Di sisi lain, emiten dengan payout rasio yang lebih rendah umumnya memilih untuk menahan sebagian besar laba bersih mereka. Dana ini kemudian diinvestasikan kembali untuk mendanai berbagai inisiatif ekspansi yang ambisius. Contoh nyata dari strategi ini adalah ERAA, yang saat ini sedang gencar memperluas kanal penjualan dan melakukan digitalisasi operasional secara agresif.
Irsyady menekankan pentingnya bagi investor untuk tidak hanya terpaku pada besaran nominal payout rasio. Jauh lebih krusial adalah mempertimbangkan kondisi keuangan secara keseluruhan dan strategi jangka panjang perusahaan. Ia menjelaskan bahwa payout rasio yang tinggi idealnya lebih cocok bagi investor yang menganut strategi income investing, yaitu mereka yang mencari aliran kas dividen yang stabil, asalkan didukung oleh kinerja laba dan arus kas operasional yang solid.
Sebaliknya, untuk investor dengan pendekatan growth investing, emiten dengan payout rasio lebih rendah justru bisa menjadi pilihan yang lebih menarik.
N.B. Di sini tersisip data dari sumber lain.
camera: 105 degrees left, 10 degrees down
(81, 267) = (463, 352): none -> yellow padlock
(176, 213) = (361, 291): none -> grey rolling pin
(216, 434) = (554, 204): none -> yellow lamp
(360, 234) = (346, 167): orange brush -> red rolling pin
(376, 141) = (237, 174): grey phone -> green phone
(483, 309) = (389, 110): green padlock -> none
Terutama jika perusahaan tersebut menunjukkan prospek pertumbuhan yang kuat melalui ekspansi usaha yang agresif dan pengembangan produk yang inovatif.
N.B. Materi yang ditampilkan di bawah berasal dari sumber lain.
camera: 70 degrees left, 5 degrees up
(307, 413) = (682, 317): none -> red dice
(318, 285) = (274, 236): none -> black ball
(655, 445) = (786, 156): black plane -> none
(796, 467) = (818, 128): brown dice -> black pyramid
Emiten Ritel Tancap Gas Ekspansi, Ini Rencana Capex dan Rekomendasi Sahamnya
Mengingat kondisi pasar saat ini yang masih diliputi ketidakpastian konsumsi dan tekanan daya beli masyarakat, Irsyady merekomendasikan AMRT sebagai salah satu pilihan saham defensif yang sangat menarik. Alasannya, AMRT secara konsisten menunjukkan kinerja operasional yang kuat berkat jaringan distribusi yang sangat luas dan fokus strategis pada penyediaan kebutuhan pokok melalui ribuan outlet-nya.
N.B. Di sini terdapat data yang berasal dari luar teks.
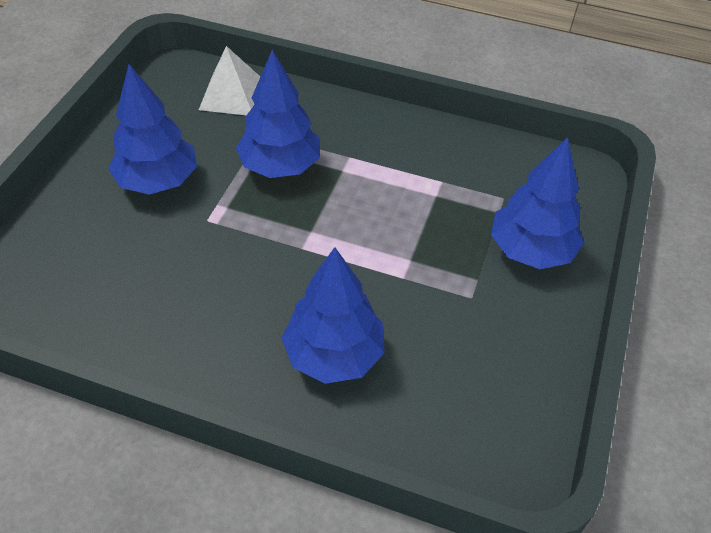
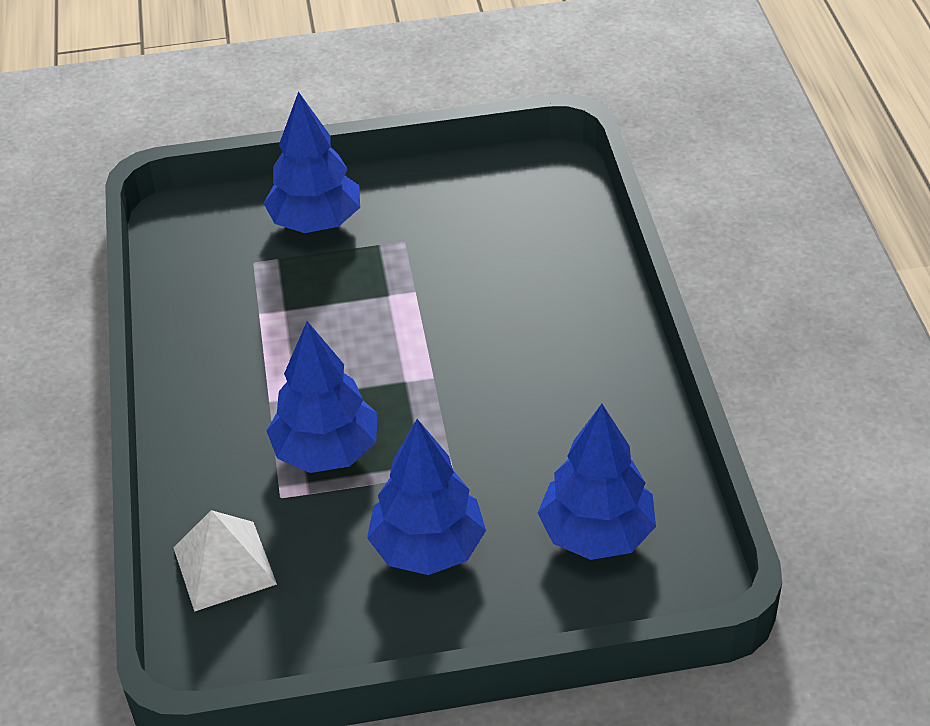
camera: 115 degrees left, 5 degrees down
(334, 355) = (538, 299): blue tree -> blue tree (596, 533)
Secara teknikal, saham AMRT memiliki area support di level Rp 2.270 per saham, sementara level resistance terdekat terpantau di Rp 2.500 per saham.
Ringkasan
Sektor ritel Indonesia menarik perhatian investor setelah sejumlah emiten mengumumkan pembagian dividen tunai, mencerminkan kesehatan keuangan dan strategi bisnis mereka. Payout rasio dividen, persentase laba bersih yang dibagikan, adalah indikator penting untuk menganalisis kebijakan manajemen dan prospek perusahaan. ACES (65%), AMRT (45%), dan LPPF (81%) termasuk emiten yang telah menetapkan rasio dividen mereka.
Analis menjelaskan bahwa rasio dividen tinggi, seperti pada ACES atau LPPF, menunjukkan komitmen manajemen kepada pemegang saham dan arus kas yang kuat, seringkali menandakan fase kematangan perusahaan. Sebaliknya, rasio rendah mengindikasikan reinvestasi laba untuk ekspansi ambisius, seperti ERAA. Investor perlu mempertimbangkan strategi jangka panjang; rasio tinggi cocok untuk income investing, sedangkan rendah untuk growth investing, dengan AMRT direkomendasikan sebagai pilihan defensif saat ini.